Там, внутри семи лет, 1830–1837, скрывалась тайна. И Кирилл отправился за ней, ибо из нее вырастала дальнейшая история семьи; эта тайна как бы встраивала в рисунок судьбы каждого последующего поколения некий вывихнутый сустав.
Кирилл вспомнил, как первый раз приехал в бывшую усадьбу Урятинского. После революции ее национализировали, часть флигелей снесли. Потом усадьба пострадала в войне: в сорок первом за толстыми кирпичными стенами оборонялись советские, а в сорок третьем – немецкие пехотинцы, и штурмующие старались разбить стены артиллерией. Затем усадьбу перестроили еще раз, чтобы открыть санаторий. В девяностые недолговечные советские пристройки начали разрушаться. Неухоженный парк зарос сорными ольхами так густо, словно деревья росли не из семян, а из дождевых капель. И посреди этого леса, тревожного, серого, возвышались остатки усадебных зданий, словно глыбы иного, чуждого вещества, брошенного сюда рукой титана.

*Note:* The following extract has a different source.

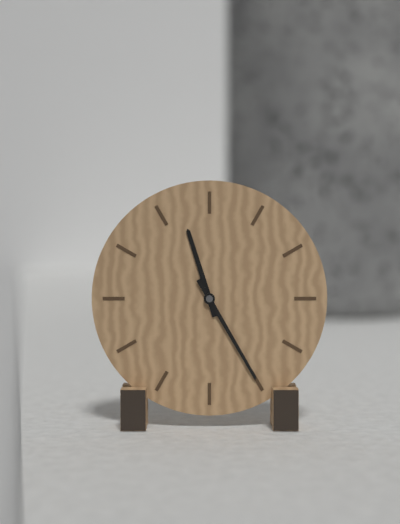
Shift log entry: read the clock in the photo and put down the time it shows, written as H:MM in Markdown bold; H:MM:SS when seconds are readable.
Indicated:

Происходивший из рода татарских мурз, перешедших на русскую службу после взятия Казани, – род вел линию из Сибири, от тех кочевников, что служили Чингису, – князь Урятинский, офицер гвардии, мимолетный фаворит последних лет Екатерины Второй, принцессы из Анхальт-Цербста, – был в молодости истовым германофилом. И свою усадьбу – земли получены в дар от венценосной любовницы – выстроил в стиле средневекового немецкого замка, даже камень не пожалел возить за тысячу верст из чухонских земель, чтобы был гранит, а не известняк.

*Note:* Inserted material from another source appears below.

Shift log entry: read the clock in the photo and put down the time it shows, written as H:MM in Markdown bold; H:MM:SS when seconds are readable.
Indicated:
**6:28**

И вот теперь, спустя два с лишним века, среди запустения, среди глухой серости молодого подроста торчали остатки его рукотворной Германии. Квадратная, с прямоугольными зубцами, сторожевая башня у ворот. Другая башня, с гротом в основании, обвитая лестницей, – Башня Уединения, как назвал ее Урятинский. Замковые машикули на фасадах, простые капители, изящные, как дамская табакерка, эркеры, посаженные на грубые гранитные стены, декоративные гипсовые вазы и рога изобилия, скульптуры дев и божеств, от которых остались только нижние половины, – дикое смешение вросших в друг друга стилей, все, что Урятинский будто награбил в Германии, мародерски вырвал из контекста, соединил согласно интуициям дикой своей души и поместил в тихий и безгрешный лес у малой реки, поставил на топкую, неуживчивую почву, питаемую водами весенних половодий.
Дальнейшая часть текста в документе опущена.